Les vieux
J'ai mangé le village. J'ai bu le lac. Et goûté l'été en plein hiver.
Nous ne visons plus l'éternel, nous nous contentons d'éclaircies. C'est une leçon de sagesse imposée. Tant mieux si les euphories se calment et que le simple nous enchante. Nous tiendrons la longueur à petites respirations, à pas lents, incertains et mesurés. Les sprinters ont vécu ou sont allés se faire voir ailleurs. Nous sommes les marathoniens pas pressés de voir la ligne d'arrivée. Une bougie soufflée et nous serons satisfaits d'avoir encore arraché celle-là. Les dessins de nos petits-enfants baliseront nos promenades sur le sentier sec et les feuilles mortes. Heureux un instant, puis un autre. Plus besoin d'horizon large, nos pieds feront l'affaire et le tapis de nos bonheurs. Dans une boîte à chaussures, lunettes chaussées, nous irons voyager dans le temps du noir et blanc, nous raconterons des anecdotes imprimées dans nos cerveaux et personne ne les partagera avec nous. Qu'importe, elles nous transporteront et caresseront nos sens, dans le bon sens. C'est notre lot. Pourvu que les maladies nous laissent tranquilles, nous saurons prendre ce qui vient avec l'acceptation du croyant devant la grâce de Dieu. Humbles passagers du dernier bus de la journée, nous aurons les yeux fixes sur le paysage qui défile. Résignés vainqueurs, nous aurons le privilège de savoir apprécier la miette et l'étincelle qui éclairent ne serait-ce qu'une nano-seconde. Et, enfin, paysage nous-mêmes, nous offrirons aux plus exaltés des pauses qui calmeront leur excitation.
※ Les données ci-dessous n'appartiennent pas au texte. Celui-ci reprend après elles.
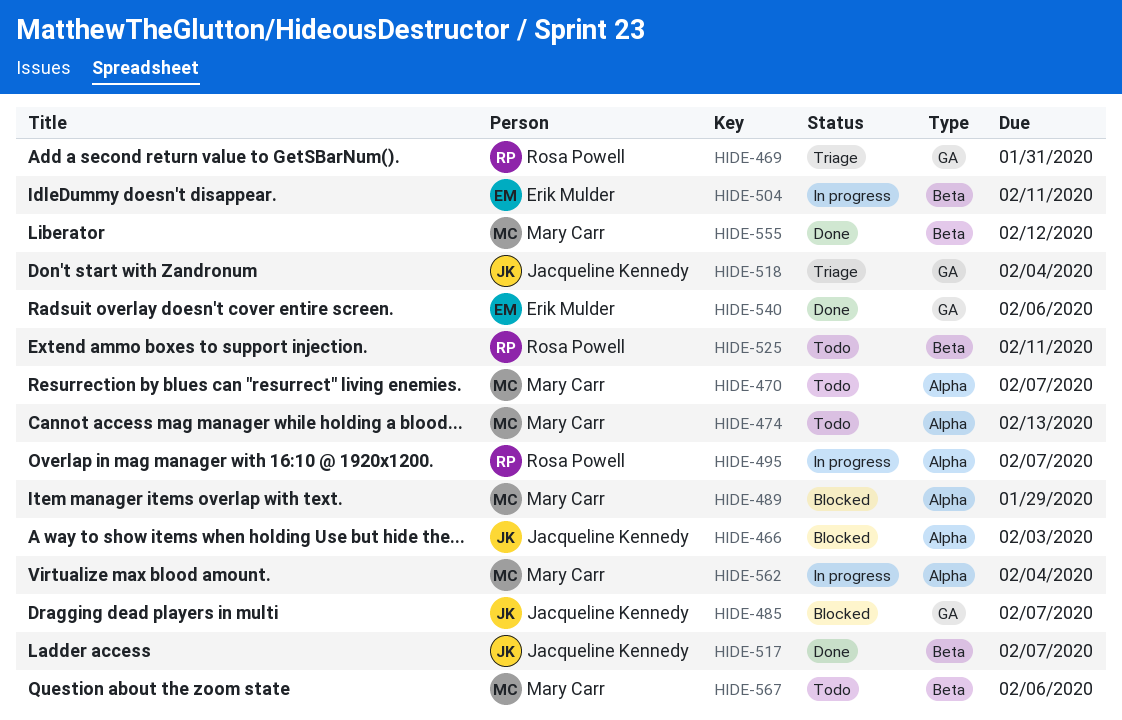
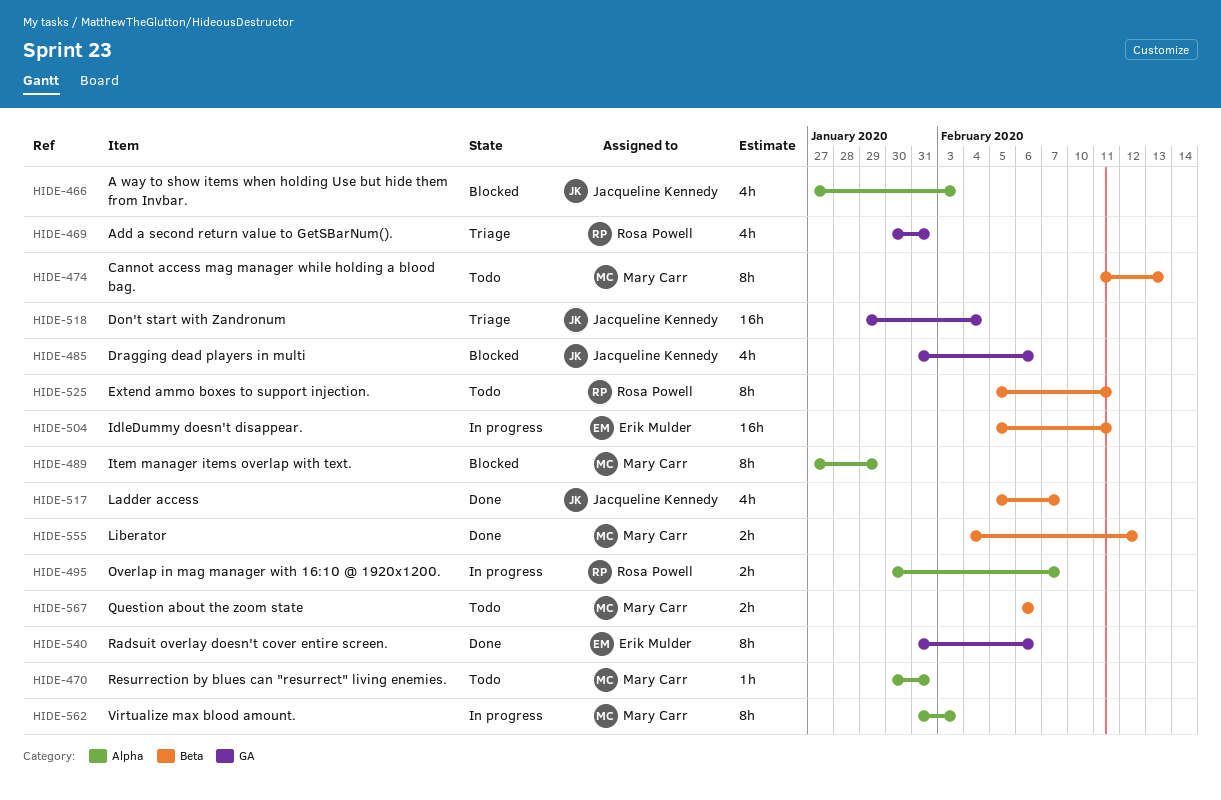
HIDE-470, due: Feb 7 -> Jan 31
HIDE-474, label: Alpha -> Beta
HIDE-485, due: Feb 7 -> Feb 6
HIDE-562, due: Feb 4 -> Feb 3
Puis, quand l'heure aura des parfums plus doux, nous comprendrons, qu'il est temps, à pas feutrés, sans déranger, de prendre congé. Riches d'une vie passée, ni réussie, ni ratée, nous aurons fait notre part, déposé quelques fleurs, arraché quelques épines et planté quelques graines. Maillon rouillé, nous laisserons la place. Nos enfants sauront tresser d'autres lianes pour offrir d'autres villages et d'autres lacs à ceux qui restent. Que la Providence ne nous fasse pas nous accrocher aux branches et que la dignité nous guide, tranquilles et apaisés, dans notre dernier lieu de vie, la mémoire des vivants.